I am evaluating statistical significance of improvements in accurracy in a speech recognition system as a response to changes within the acoustic models. I am comparing the mean recognition accuracy before and after the changes.
As an input I've got pairs of "speaker - accuracy" or "word - accuracy" for both groups. As I am keeping speakers and vocabulary the same in both evaluations, I decided to use the t-test for dependent samples to find out if there is a significant change in mean accuracy or not.
There is still one thing, I wonder about: The standard t-test for dependent populations does not seem to be able to take into account the number of test samples that I have either per vocabulary item or per speaker. If I evaluate on a "by speaker"-basis, then the t-test makes no difference if I've got 20 or 50 utterances per speaker.
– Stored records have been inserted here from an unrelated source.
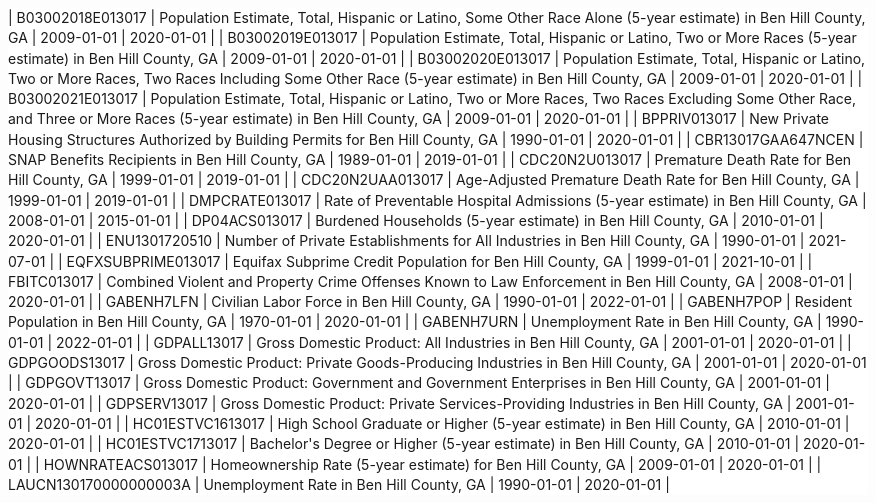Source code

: | B03002018E013017          | Population Estimate, Total, Hispanic or Latino, Some Other Race Alone (5-year estimate) in Ben Hill County, GA                                                               | 2009-01-01          | 2020-01-01        |
| B03002019E013017          | Population Estimate, Total, Hispanic or Latino, Two or More Races (5-year estimate) in Ben Hill County, GA                                                                   | 2009-01-01          | 2020-01-01        |
| B03002020E013017          | Population Estimate, Total, Hispanic or Latino, Two or More Races, Two Races Including Some Other Race (5-year estimate) in Ben Hill County, GA                              | 2009-01-01          | 2020-01-01        |
| B03002021E013017          | Population Estimate, Total, Hispanic or Latino, Two or More Races, Two Races Excluding Some Other Race, and Three or More Races (5-year estimate) in Ben Hill County, GA     | 2009-01-01          | 2020-01-01        |
| BPPRIV013017              | New Private Housing Structures Authorized by Building Permits for Ben Hill County, GA                                                                                        | 1990-01-01          | 2020-01-01        |
| CBR13017GAA647NCEN        | SNAP Benefits Recipients in Ben Hill County, GA                                                                                                                              | 1989-01-01          | 2019-01-01        |
| CDC20N2U013017            | Premature Death Rate for Ben Hill County, GA                                                                                                                                 | 1999-01-01          | 2019-01-01        |
| CDC20N2UAA013017          | Age-Adjusted Premature Death Rate for Ben Hill County, GA                                                                                                                    | 1999-01-01          | 2019-01-01        |
| DMPCRATE013017            | Rate of Preventable Hospital Admissions (5-year estimate) in Ben Hill County, GA                                                                                             | 2008-01-01          | 2015-01-01        |
| DP04ACS013017             | Burdened Households (5-year estimate) in Ben Hill County, GA                                                                                                                 | 2010-01-01          | 2020-01-01        |
| ENU1301720510             | Number of Private Establishments for All Industries in Ben Hill County, GA                                                                                                   | 1990-01-01          | 2021-07-01        |
| EQFXSUBPRIME013017        | Equifax Subprime Credit Population for Ben Hill County, GA                                                                                                                   | 1999-01-01          | 2021-10-01        |
| FBITC013017               | Combined Violent and Property Crime Offenses Known to Law Enforcement in Ben Hill County, GA                                                                                 | 2008-01-01          | 2020-01-01        |
| GABENH7LFN                | Civilian Labor Force in Ben Hill County, GA                                                                                                                                  | 1990-01-01          | 2022-01-01        |
| GABENH7POP                | Resident Population in Ben Hill County, GA                                                                                                                                   | 1970-01-01          | 2020-01-01        |
| GABENH7URN                | Unemployment Rate in Ben Hill County, GA                                                                                                                                     | 1990-01-01          | 2022-01-01        |
| GDPALL13017               | Gross Domestic Product: All Industries in Ben Hill County, GA                                                                                                                | 2001-01-01          | 2020-01-01        |
| GDPGOODS13017             | Gross Domestic Product: Private Goods-Producing Industries in Ben Hill County, GA                                                                                            | 2001-01-01          | 2020-01-01        |
| GDPGOVT13017              | Gross Domestic Product: Government and Government Enterprises in Ben Hill County, GA                                                                                         | 2001-01-01          | 2020-01-01        |
| GDPSERV13017              | Gross Domestic Product: Private Services-Providing Industries in Ben Hill County, GA                                                                                         | 2001-01-01          | 2020-01-01        |
| HC01ESTVC1613017          | High School Graduate or Higher (5-year estimate) in Ben Hill County, GA                                                                                                      | 2010-01-01          | 2020-01-01        |
| HC01ESTVC1713017          | Bachelor's Degree or Higher (5-year estimate) in Ben Hill County, GA                                                                                                         | 2010-01-01          | 2020-01-01        |
| HOWNRATEACS013017         | Homeownership Rate (5-year estimate) for Ben Hill County, GA                                                                                                                 | 2009-01-01          | 2020-01-01        |
| LAUCN130170000000003A     | Unemployment Rate in Ben Hill County, GA                                                                                                                                     | 1990-01-01          | 2020-01-01        |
If I evaluate on a "by vocabulary item"-basis, there is no dependence on the number of evaluation speakers.
As I evaluate 20 speakers but 100 utterances per speaker the significance is usually much higher if I run the t-test based on vocabulary items instead of speakers.
Is there another test or a modification of the t-test which takes this information into account? For each utterance I've got the information if it was recognized correctly or incorrectly. So I cannot run the t-test directly on the utterances because I need an interval scale for that and not only a binary decision. Is there a way to test on speakers and vocabulary items separately and obtain a better information about significance from those two results?
I'd be glad if anyone could help me as my knowledge of statistics is rather limited...
thank you in advance,